So gut ist die neue Honda Hornet 1000 SP im Test wirklich

Honda CB 1000 Hornet SP im ersten Test
Viel Dampf für wenig Schotter

Veröffentlicht am 30.01.2025

Vorwiegend mattschwarz, schnörkellos, ohne gefräste, gebürstete oder eloxierte Extravaganz, mit der Honda bisher bei den großen Naked Bikes punkten wollte – zumindest optisch drängt sich die neue CB 1000 Hornet SP nicht in den Vordergrund. Selbst die aufgewertete "Sport Production"-Variante verzichtet auf Flügel, Carbonteile oder Edelstahl am Endtopf. Lediglich goldene Federelemente und Räder setzen Akzente und verraten ihre erweiterten sportlichen Ambitionen.

Do you like it?

Trotz des zurückhaltenden Auftritts bleibt die Hornet auf der Straße nicht unbeachtet. Während des Tests in Südfrankreich avanciert sie immer wieder spontan zum Gesprächsthema – ob an der Tankstelle, mitten im Feierabendverkehr auf einer Kreuzung oder oben am Pass. Besonders eindrücklich bleibt ein Moment, als ein eher direkt veranlagter Franzose mich mit zwei Fragen überrumpelt, die so schlicht und schnörkellos sind wie die Hornet selbst: "Do you like it? Is it good?" Zu einem einfachen Ja oder Nein lasse ich mich aber nicht direkt hinreißen …

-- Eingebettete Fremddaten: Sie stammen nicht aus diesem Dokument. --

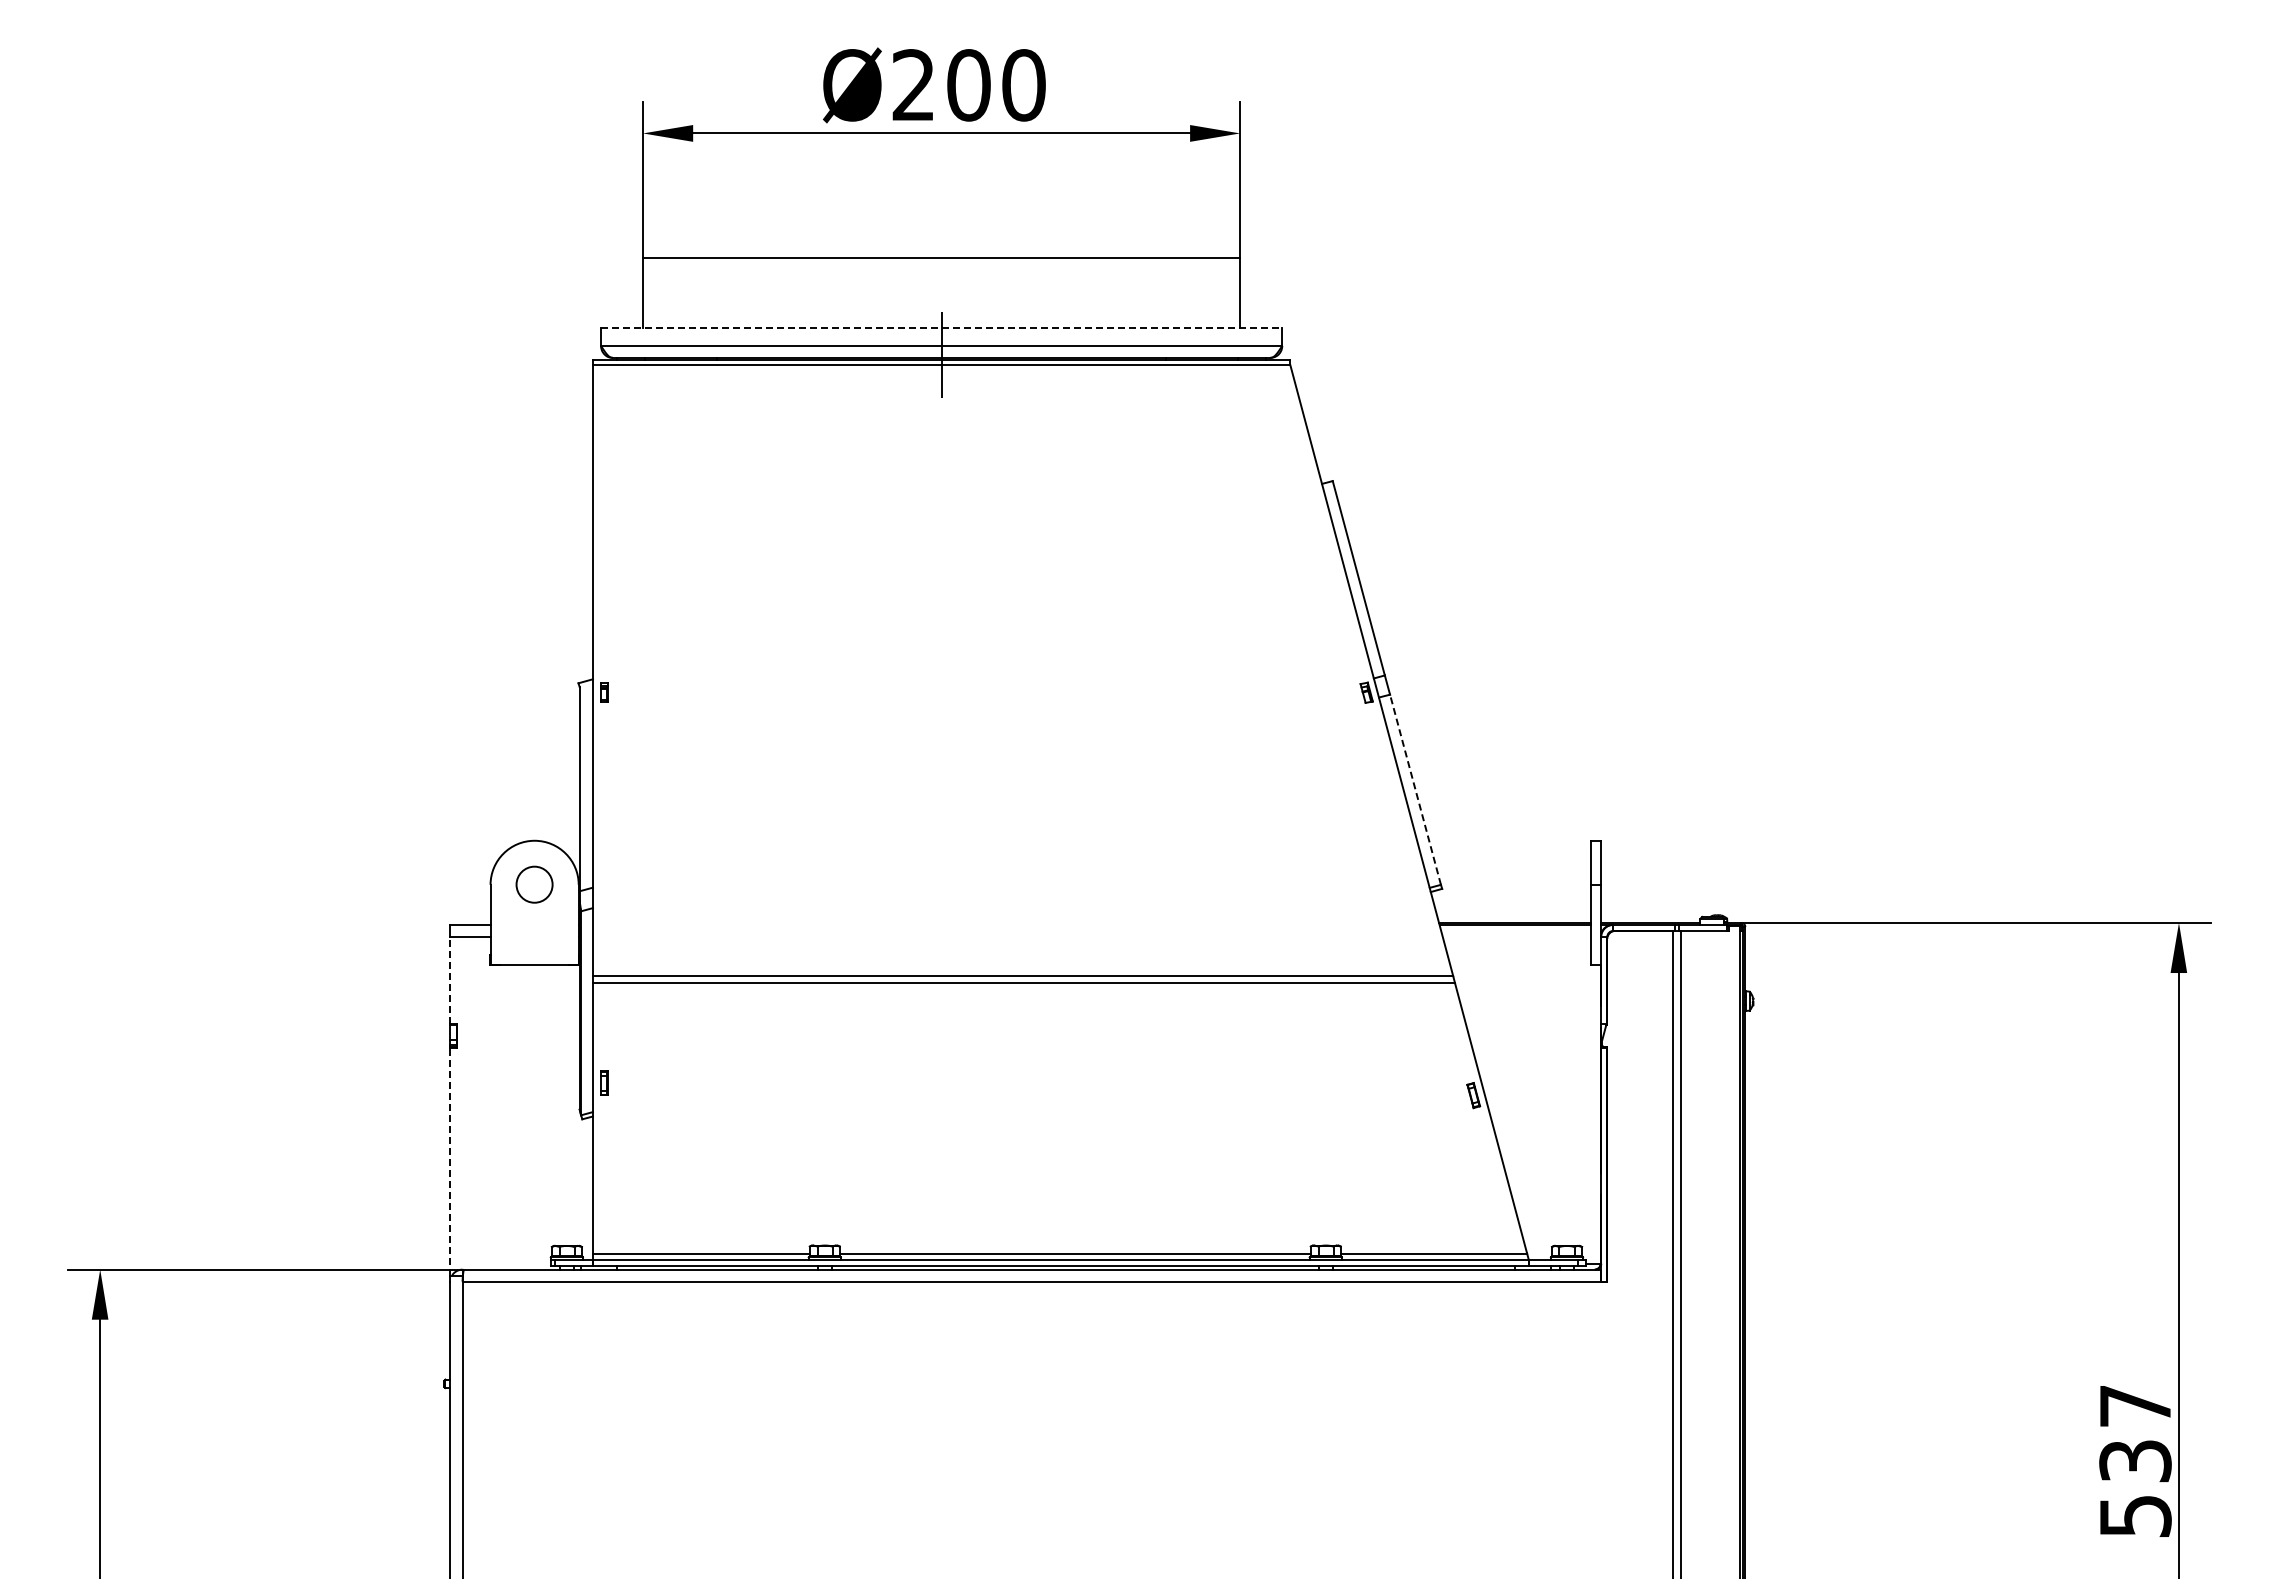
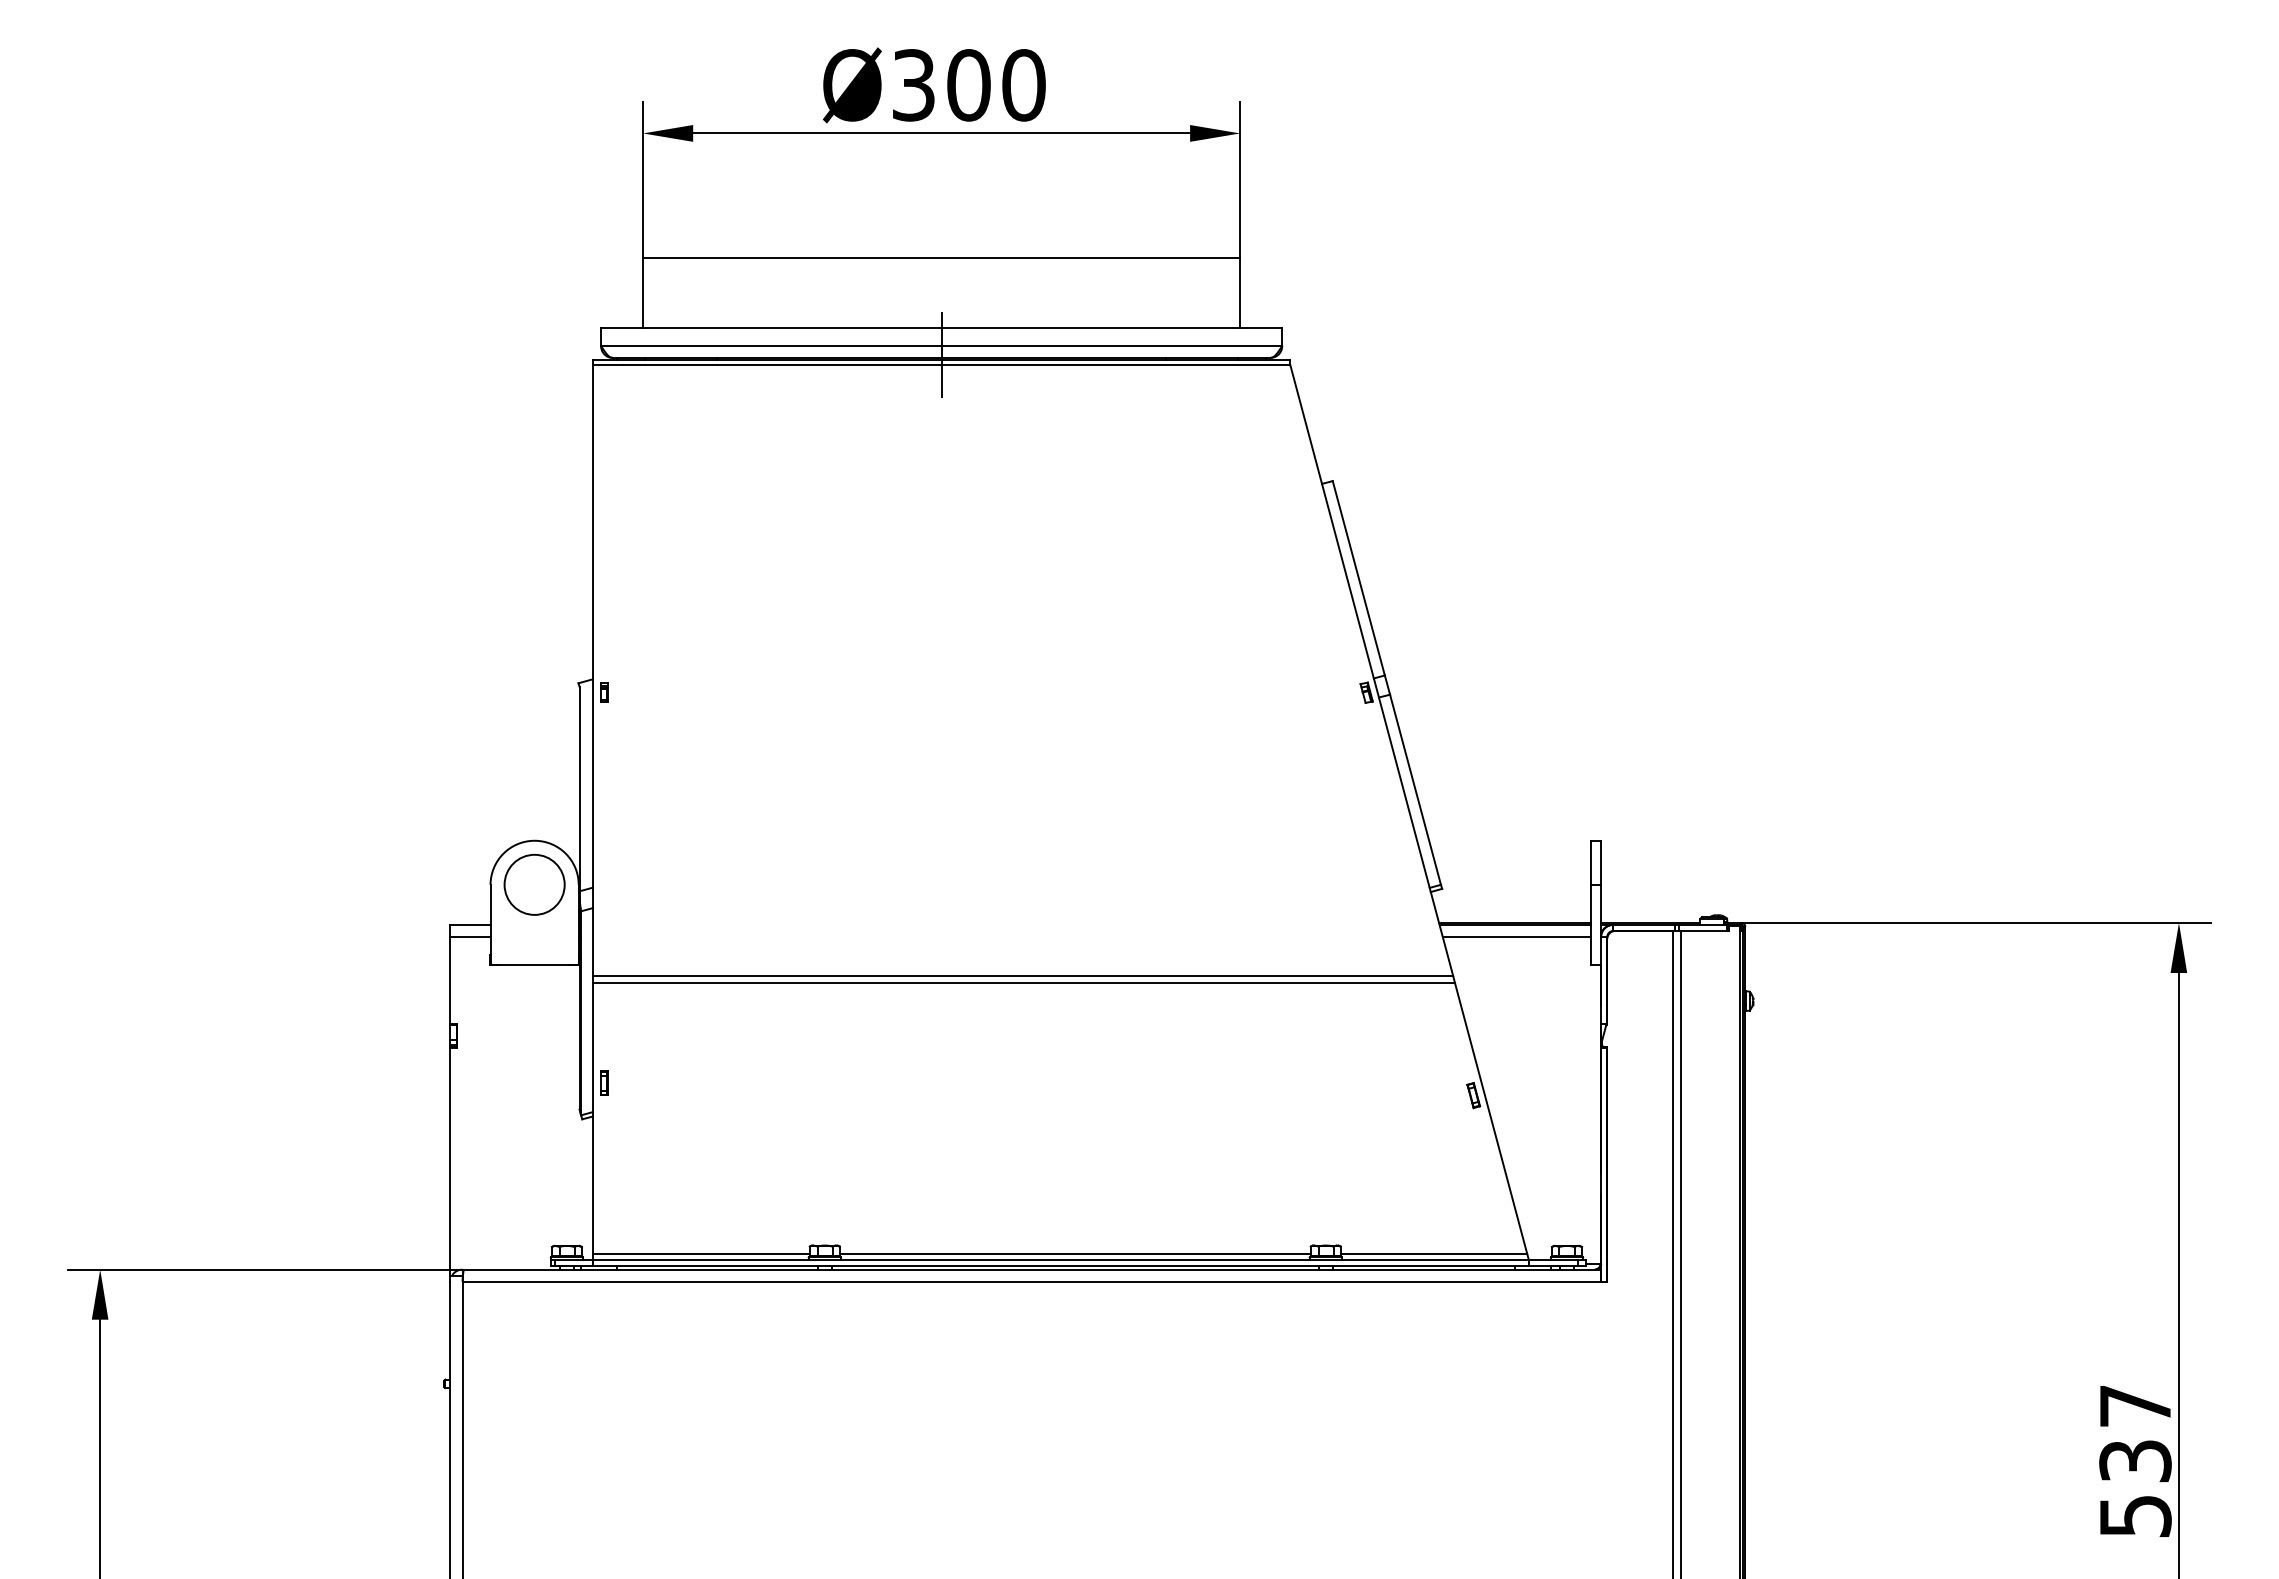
text at (913, 85): Ø200 -> Ø300
line at (941, 327): dashed -> solid
line at (1415, 789): dashed -> solid
circle at (534, 884) size: 39x39 px -> 63x63 px
line at (1516, 936): none -> present
line at (450, 980): dashed -> solid
line at (450, 1161): dashed -> solid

Was manch einem designtechnisch uninspiriert oder gar langweilig erscheinen mag, spiegelt in Wahrheit exakt das Credo der Hornet-Familie wider: die Reduktion auf das Wesentliche. Und was könnte bei einem Naked Bike wesentlicher sein als der Motor? Genau der dürfte – zusammen mit dem höchst attraktiven Grundpreis von unter 10 000 Euro für die Basis-Hornet – der wichtigste Grund für das rege Interesse unserer französischen Zweiradfreunde sein. Mit kernigem Röcheln erwacht der aus der Fireblade SC77 übernommene, für den Landstraßeneinsatz gezähmte Superbike-Vierzylinder zum Leben.

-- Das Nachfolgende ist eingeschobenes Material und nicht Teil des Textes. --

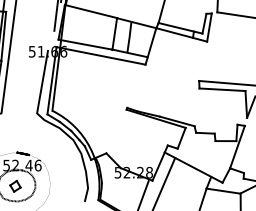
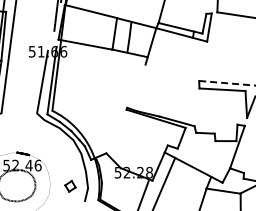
line at (100, 55): present -> none
line at (227, 83): solid -> dashed
part at (15, 185) position: (15, 185) -> (70, 185)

Gezähmte Wildheit oder wilde Zähmung

Gezähmt ist relativ, denn nicht nur akustisch macht dieser Antrieb aus seiner Herkunft keinen Hehl. Im Gegensatz zu seinem Supersport-Derivat verzichtet der Vierzylinder aber auf Schmiedekolben und Titanventile, opfert etwas Maximaldrehzahl und reduziert die Spitzenleistung mit geänderten Steuerzeiten zugunsten von mehr Drehmoment im unteren und mittleren Drehzahlbereich. Die Leistungsausbeute bleibt beachtlich: 157 PS bei 11.000 Touren gibt Honda für die CB 1000 Hornet SP an, auf dem Prüfstand messen wir lediglich eine Pferdestärke weniger. Die Basis-Hornet soll ohne Auspuffklappe und SP-Mapping auf 152 PS kommen. Zum Vergleich: Die alte CB 1000 R, die beim Top-Test als Referenz dient, hat mit dem domestizierten SC59-Motor auf dem Papier sechs und auf der Rolle neun PS weniger.

Neuer Motor vs. alter Motor

In der Praxis sind die Unterschiede zwischen alt und neu zwar mess- und spürbar, die größten Kritikpunkte des bisher stärksten Naked-Bike-Motors von Honda konnten die Ingenieure aber nicht ganz ausmerzen. An den Leistungs- und Drehmomentkurven gut ablesbar: Im untertourigen Bereich liegen Alt und Neu gleichauf. Noch immer zeigt sich im Drehmomentverlauf im landstraßenrelevanten Bereich zwischen 4.000 und 5.500 Umdrehungen ein leichter Knick. Darüber wacht der Hornet-Motor so richtig auf, überflügelt sein CB 1000 R-Pendant deutlich und zeigt im weiteren Verlauf ein gleichmäßigeres Drehmoment-Plateau.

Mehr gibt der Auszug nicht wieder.